- _Given records_
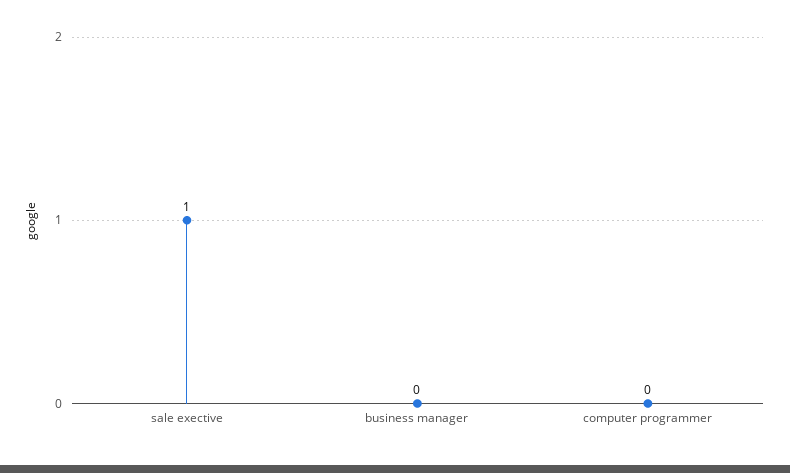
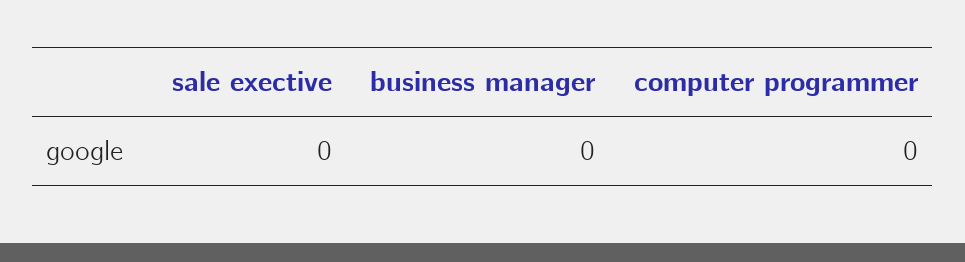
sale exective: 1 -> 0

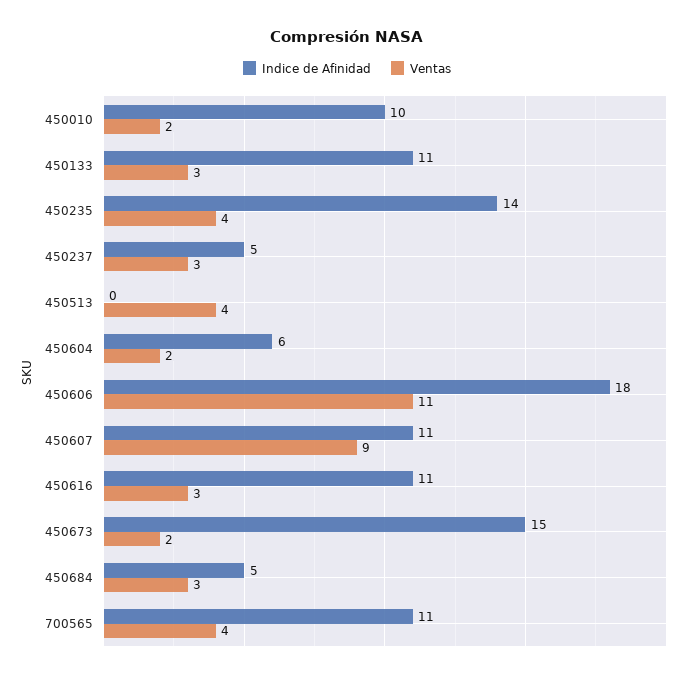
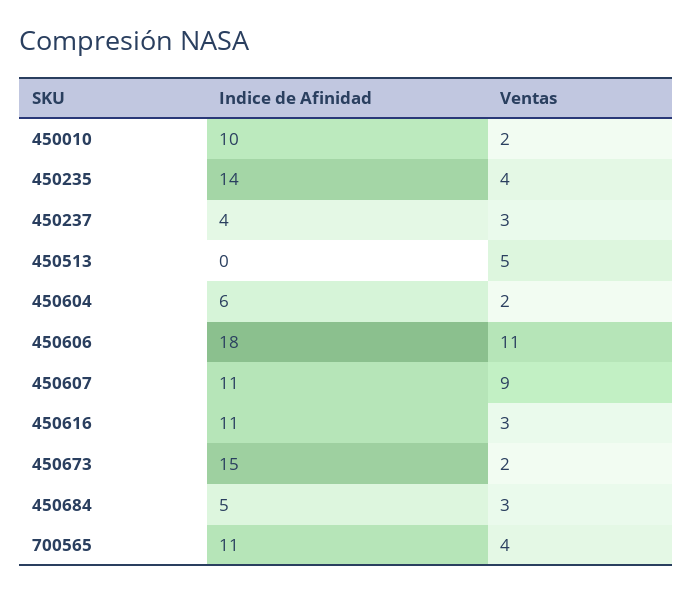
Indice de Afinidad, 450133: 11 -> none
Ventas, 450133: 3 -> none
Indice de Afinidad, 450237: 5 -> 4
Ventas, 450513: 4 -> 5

- _Exercise objective_
Return the entries exactly as given. Do not include pictures.

- _Output for this exercise_
sale exective: 1 -> 0

Indice de Afinidad, 450133: 11 -> none
Ventas, 450133: 3 -> none
Indice de Afinidad, 450237: 5 -> 4
Ventas, 450513: 4 -> 5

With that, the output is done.